= EFAMRO =

EFAMRO is a federation of national bodies representing the market research profession in Europe.

==Members==

EFAMRO is composed of 16 national bodies:

| Association | Country |
|---|---|
| ADM | Germany |
| AIMRO | Republic of Ireland |
| ANEIMO | Spain |
| APODEMO | Portugal |
| ASSIRM | Italy |
| BAMOR | Bulgaria |
| FEBMAR | Belgium |
| LRSTA | Lithuania |
| MOA | Netherlands |
| MRS | UK |
| OFBOR | Poland |
| OIROM | Russia |
| SMIF | Sweden |
| SMTL | Finland |
| VMOA | Norway |
| VSMS-ASMS | Switzerland |

==Activities==

EFAMRO has three primary roles:
- To adjudicate on cross-border complaints made against market research organizations through a self-regulatory framework
- To provide a common voice for national bodies when lobbying at a European or international level
- To develop and enhance international quality standards for market research (most notably the ISO 20252 quality standard which EFAMRO initiated)

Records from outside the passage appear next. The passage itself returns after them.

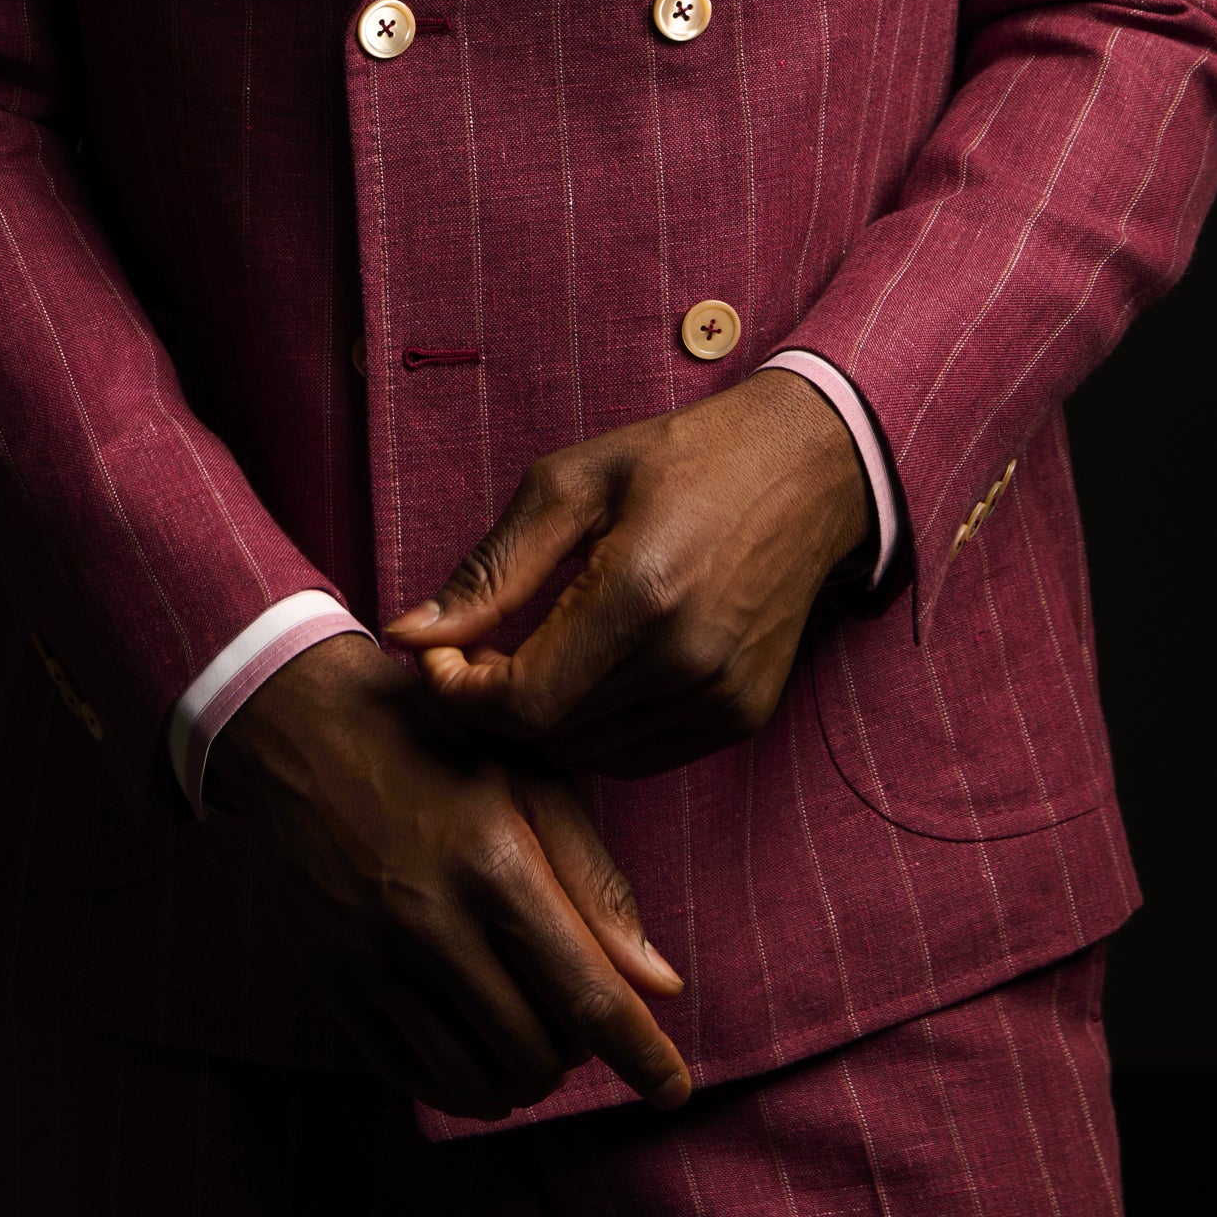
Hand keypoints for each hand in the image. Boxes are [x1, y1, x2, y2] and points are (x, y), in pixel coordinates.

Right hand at [206, 631, 689, 1122]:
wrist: (301, 729)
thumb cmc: (436, 743)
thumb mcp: (531, 779)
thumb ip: (596, 884)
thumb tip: (661, 986)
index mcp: (496, 865)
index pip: (587, 996)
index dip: (642, 1058)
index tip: (675, 1091)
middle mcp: (432, 925)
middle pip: (537, 1051)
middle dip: (578, 1050)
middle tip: (578, 1008)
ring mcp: (374, 962)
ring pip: (476, 1080)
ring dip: (523, 1074)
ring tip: (533, 1030)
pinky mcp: (334, 984)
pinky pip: (412, 1076)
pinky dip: (463, 1086)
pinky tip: (482, 1055)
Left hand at [385, 370, 871, 777]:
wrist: (806, 470)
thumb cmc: (681, 461)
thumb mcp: (571, 485)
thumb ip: (491, 570)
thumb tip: (409, 634)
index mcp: (642, 593)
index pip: (523, 700)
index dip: (461, 692)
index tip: (438, 655)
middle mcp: (689, 660)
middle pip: (552, 732)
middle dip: (493, 703)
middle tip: (474, 652)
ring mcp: (724, 696)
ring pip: (592, 754)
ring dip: (543, 721)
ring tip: (527, 659)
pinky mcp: (744, 715)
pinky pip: (640, 755)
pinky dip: (596, 728)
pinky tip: (586, 674)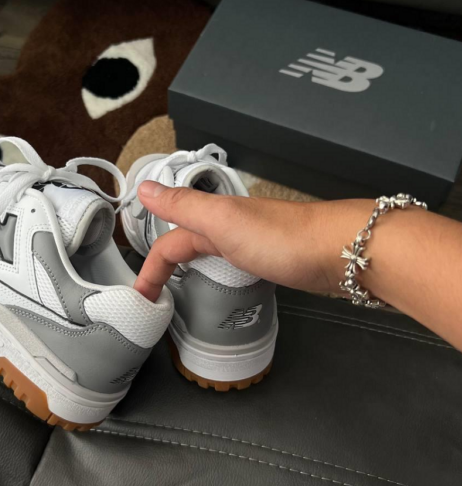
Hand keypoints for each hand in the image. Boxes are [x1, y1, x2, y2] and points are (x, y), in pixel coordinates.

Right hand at [133, 181, 369, 301]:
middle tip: (155, 297)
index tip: (141, 297)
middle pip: (188, 244)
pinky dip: (219, 273)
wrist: (344, 250)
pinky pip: (235, 264)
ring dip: (190, 266)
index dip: (151, 268)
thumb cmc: (282, 238)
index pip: (170, 243)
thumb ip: (183, 206)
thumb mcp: (223, 221)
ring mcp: (254, 243)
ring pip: (211, 252)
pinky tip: (228, 284)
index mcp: (215, 220)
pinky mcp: (275, 260)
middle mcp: (232, 228)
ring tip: (181, 291)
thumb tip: (143, 187)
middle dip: (165, 266)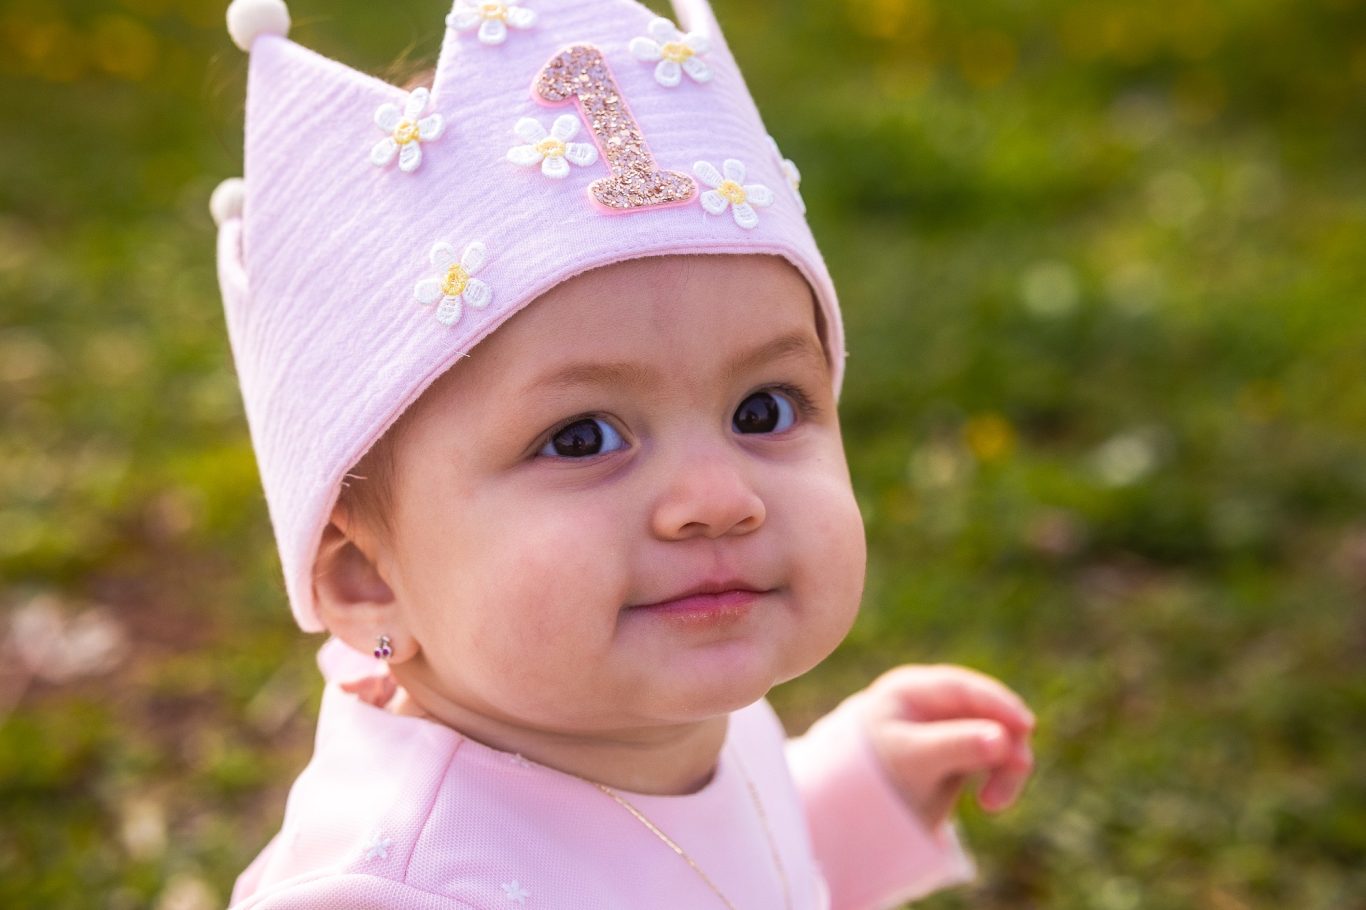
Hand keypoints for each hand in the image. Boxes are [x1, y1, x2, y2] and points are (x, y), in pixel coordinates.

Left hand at [863, 664, 1034, 829]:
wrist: (854, 809)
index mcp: (911, 690)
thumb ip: (954, 747)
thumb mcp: (912, 760)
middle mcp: (932, 702)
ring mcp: (947, 725)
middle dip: (1005, 743)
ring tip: (992, 805)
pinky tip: (989, 803)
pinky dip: (999, 778)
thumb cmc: (872, 776)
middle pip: (987, 712)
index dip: (998, 704)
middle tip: (1016, 773)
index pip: (962, 688)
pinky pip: (993, 758)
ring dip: (1006, 768)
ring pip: (996, 737)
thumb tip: (1003, 738)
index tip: (1026, 726)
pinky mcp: (958, 751)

EFAMRO co-ordinates these activities with other research bodies globally through its participation in the Global Research Business Network (GRBN), a joint initiative with the Asia Pacific Research Committee (APRC) and the Americas Research Industry Alliance (ARIA).

==Leadership==

EFAMRO is led by an Executive Board overseen by Jan Oostveen (Director General) and Andrew Cannon (President).